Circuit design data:
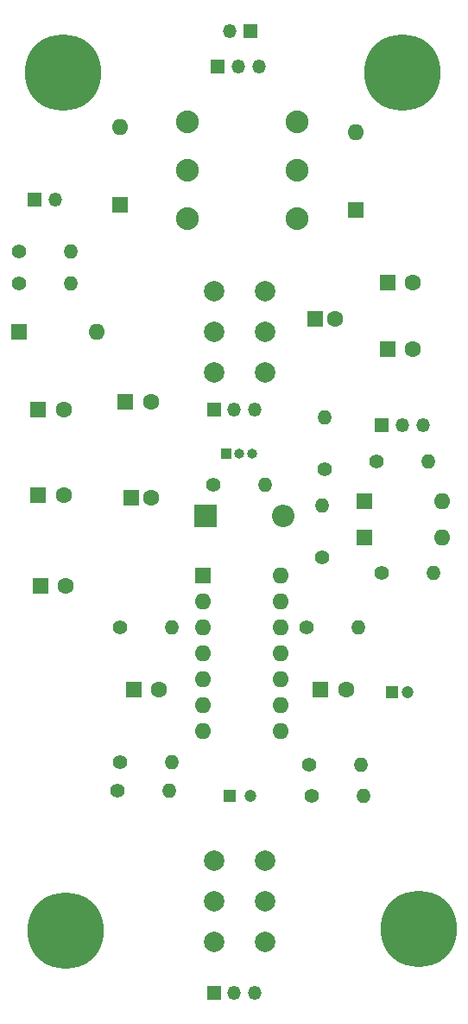
<source format=gbr>
%TF.GenerationSoftware,KiCad,Pcbnew,7.0.10-7.0.10~ubuntu22.04.1*%
%TF.CreationDate,2024-01-09T13:34:09+01:00*%
%TF.ProjectId,pedal,70656461-6c2e-46b6-9963-61645f706362,rev?*%
%TF.SameCoordinates,Original*%
%TF.FileFunction,Soldermask,Top*%
%TF.FilePolarity,Negative*%
%FSLAX46Y46*%
G04 Gerber Fmt 4.6, Leading zero omitted, Abs format (unit mm)*
G04 Created by KiCad (PCBNEW 7.0.10-7.0.10~ubuntu22.04.1) date 2024-01-09 13:34:09*
%MOMM*%
%LPD*%
G01*
G04 APERTURE LIST*
%ADD10C,7.500000*%
%ADD11R,1.350000X1.350000*%
%ADD12O,1.350000X1.350000*%
%ADD13R,2.200000X2.200000*%
%ADD14O,2.200000X2.200000*%
%ADD15R,1.600000X1.600000*%
%ADD16O,1.600000X1.600000*%
%ADD17C,1.600000*%
%ADD18R,1.200000X1.200000*%
%ADD19C,1.200000*%
%ADD20C,1.400000*%
%ADD21O,1.400000X1.400000*%
%ADD22C,2.000000*%
%ADD23C,2.235200*%
%ADD24R,1.000000X1.000000*%
%ADD25O,1.000000X1.000000*%
G04 APERTURE END LIST*
D10*
%TO.C,J2*%
X87934800Y-133197600D03*
%TD*%
D11*
%TO.C,J6*%
X71424800Y-45262800D03*
D12*
X69424800Y-45262800D03*
%TD*%
D13*
%TO.C,D2*%
X67056000Y-92710000D03*
D14*
X74676000Y-92710000D03*
%TD*%
D15*
%TO.C,D1*%
X48768000Y-74676000D03*
D16*
X56388000Y-74676000D03*
%TD*%
D15*
%TO.C,C3*%
X59182000Y-81534000D03*
D17*
X61682000Y-81534000D03*
%TD*%
D18*
%TO.C,C2*%
X69406900Y-120142000D03*
D19*
X71406900Y-120142000D03*
%TD*%
D15*
%TO.C,C1*%
X50633600Y-82296000D03*
D17*
X53133600Y-82296000D03*
%TD*%
D20*
%TO.C,R11*%
X78486000Y-96774000D03*
D21*
X78486000Y-91694000D03*
%TD*%
D11*
%TO.C,RV2*%
X67850000Y-82296000D03*
D12*
X69850000Y-82296000D03*
X71850000Y-82296000D03*
%TD*%
D15*
%TO.C,C11*%
X84876000Y-69850000D03*
D17*
X87376000Y-69850000D03*
%TD*%
D20*
%TO.C,R9*%
X84328000Y-98298000D03*
D21*
X89408000Y-98298000D03*
%TD*%
D22*
%TO.C,SW3*%
X67858000Y-78676000D03*
X67858000Y-74676000D03*
X67858000Y-70676000D03*
X72858000Y-78676000D03*
X72858000Y-74676000D03*
X72858000Y-70676000D03*
%TD*%
D23*
%TO.C,T1*%
X65278000Y-54102000D03*
X65278000Y-58864500D03*
X65278000Y-63627000D03*
X75971400Y-54102000D03*
X75971400Y-58864500D03*
X75971400Y-63627000D03*
%TD*%
D15*
%TO.C,C8*%
X50840000Y-99568000D03*
D17*
X53340000Y-99568000D03*
%TD*%
D20*
%TO.C,R2*%
X76962000Y-103632000D03*
D21*
X82042000Y-103632000D03*
%TD*%
D15*
%TO.C,U1*%
X66802000Y-98552000D03*
D16*
X66802000Y-101092000D03*
X66802000Y-103632000D03*
X66802000Y-106172000D03*
X66802000Y-108712000D03*
X66802000Y-111252000D03*
X66802000Y-113792000D03*
X74422000Y-113792000D03*
X74422000Y-111252000D03*
X74422000Y-108712000D03*
X74422000Y-106172000D03*
X74422000Y-103632000D03*
X74422000Y-101092000D03*
X74422000Y-98552000D03*
%TD*%
D20*
%TO.C,R4*%
X48768000Y-69952000D03*
D21*
X53848000Y-69952000D03*
%TD*%
D15*
%TO.C,C6*%
X78296900Y-109728000D03*
D17*
X80796900Y-109728000D03*
%TD*%
D10*
%TO.C,J3*%
X53086000Y-49276000D03*
%TD*%
D20*
%TO.C,R3*%
X48768000Y-66802000D03*
D21*
X53848000Y-66802000D03*
%TD*%
D11*
%TO.C,J1*%
X67850000Y-139446000D03*
D12*
X69850000Y-139446000D03*
X71850000Y-139446000D03*
%TD*%
D15*
%TO.C,C12*%
X84876000Y-76400000D03*
D17*
X87376000Y-76400000D03*
%TD*%
D11*
%TO.C,BT1*%
X50292000Y-61722000D03*
D12*
X52292000Y-61722000D03*
%TD*%
D15*
%TO.C,D6*%
X81788000Y-62738000D03*
D16*
X81788000Y-55118000D03*
%TD*%
D20*
%TO.C,R5*%
X58420000Y-119634000D03*
D21*
X63500000Y-119634000D03*
%TD*%
D20*
%TO.C,R12*%
X77216000Y-117094000D03*
D21*
X82296000Y-117094000D03*
%TD*%
D10*
%TO.C,J5*%
X53340000Y-133350000D03*
%TD*%
D22*
%TO.C,SW1*%
X67898000Y-134492000D03*
X67898000Y-130492000D03*
X67898000Y-126492000D03*
X72898000Y-134492000D03*
X72898000Y-130492000D03*
X72898000Y-126492000D03*
%TD*%
D20*
%TO.C,R6*%
X67818000Y-89662000D03*
D21*
X72898000Y-89662000D03*
%TD*%
D15*
%TO.C,C10*%
X77756000Y-73406000D03*
D17*
X79756000Y-73406000D03*
%TD*%
D20*
%TO.C,R13*%
X58674000Y-116840000D03*
D21*
X63754000Y-116840000D03*
%TD*%
D20*
%TO.C,R10*%
X78740000Y-88138000D03*
D21*
X78740000Y-83058000D03*
%TD*%
D11*
%TO.C,RV3*%
X68237600Y-48717200D03*
D12*
X70237600Y-48717200D03*
X72237600Y-48717200D03*
%TD*%
D24*
%TO.C,SW2*%
X69088000Y-86614000D03*
D25*
X70358000Y-86614000D03*
X71628000Y-86614000D03*
%TD*%
D18*
%TO.C,C9*%
X85344000Y-109982000D03*
D19*
X86844000Y-109982000D03*
%TD*%
D20*
%TO.C,R8*%
X83820000Y-87376000D03*
D21*
X88900000Y-87376000D03*
%TD*%
D15*
%TO.C,D3*%
X82604000Y-91278000D03*
D16*
X90224000Y-91278000D03*
%TD*%
D15*
%TO.C,C5*%
X59984000Y-109728000D03*
D17*
X62484000Y-109728000D03*
%TD*%
D20*
%TO.C,R7*%
X77470000Y-120142000D03*
D21*
X82550000Y-120142000D03*
%TD*%
D15*
%TO.C,D4*%
X82604000Y-94828000D03*
D16*
X90224000Y-94828000D03*
%TD*%
D15*
%TO.C,C4*%
X59722000Y-90932000D03*
D17*
X61722000Y-90932000D03*
%TD*%
D15*
%TO.C,C7*%
X50610900Y-90678000D03*
D17*
X53110900Y-90678000D03*
%TD*%
D20*
%TO.C,R1*%
X58674000Y-103632000D03*
D21*
X63754000Y-103632000D03*
%TD*%
D15*
%TO.C,D5*%
X58674000Y-62230000D03*
D16*
X58674000Y-54610000D03*
%TD*%
D10*
%TO.C,J4*%
X86360000Y-49276000D03*
%TD*%
D11*
%TO.C,RV1*%
X84335100Y-83820000D03*
D12*
X86335100Y-83820000D03*
X88335100Y-83820000D03*
%TD*%
M02*

</source>
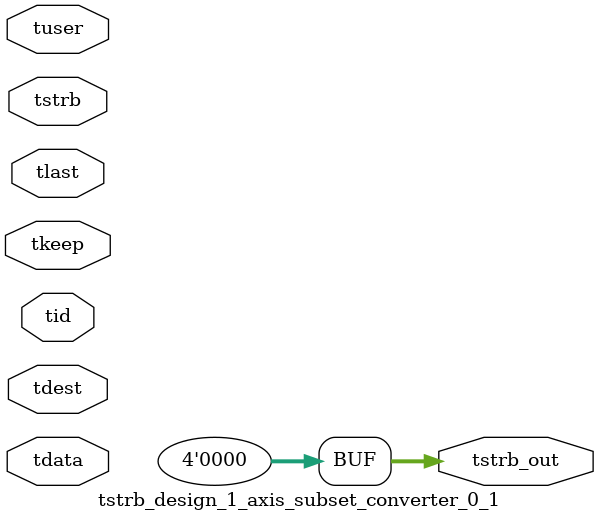
<source format=v>


`timescale 1ps/1ps

module tstrb_design_1_axis_subset_converter_0_1 #
(
parameter C_S_AXIS_TDATA_WIDTH = 32,
parameter C_S_AXIS_TUSER_WIDTH = 0,
parameter C_S_AXIS_TID_WIDTH   = 0,
parameter C_S_AXIS_TDEST_WIDTH = 0,
parameter C_M_AXIS_TDATA_WIDTH = 32
)
(
input  [(C_S_AXIS_TDATA_WIDTH == 0 ? 1 : C_S_AXIS_TDATA_WIDTH)-1:0     ] tdata,
input  [(C_S_AXIS_TUSER_WIDTH == 0 ? 1 : C_S_AXIS_TUSER_WIDTH)-1:0     ] tuser,
input  [(C_S_AXIS_TID_WIDTH   == 0 ? 1 : C_S_AXIS_TID_WIDTH)-1:0       ] tid,
input  [(C_S_AXIS_TDEST_WIDTH == 0 ? 1 : C_S_AXIS_TDEST_WIDTH)-1:0     ] tdest,
input  [(C_S_AXIS_TDATA_WIDTH/8)-1:0 ] tkeep,
input  [(C_S_AXIS_TDATA_WIDTH/8)-1:0 ] tstrb,
input                                                                    tlast,
output [(C_M_AXIS_TDATA_WIDTH/8)-1:0 ] tstrb_out
);

assign tstrb_out = {1'b0};

endmodule


</source>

PROBLEM DETAILS =
Counting the lines above that hold "KiCad", reply with the number and no other words.

THE ANSWER =
2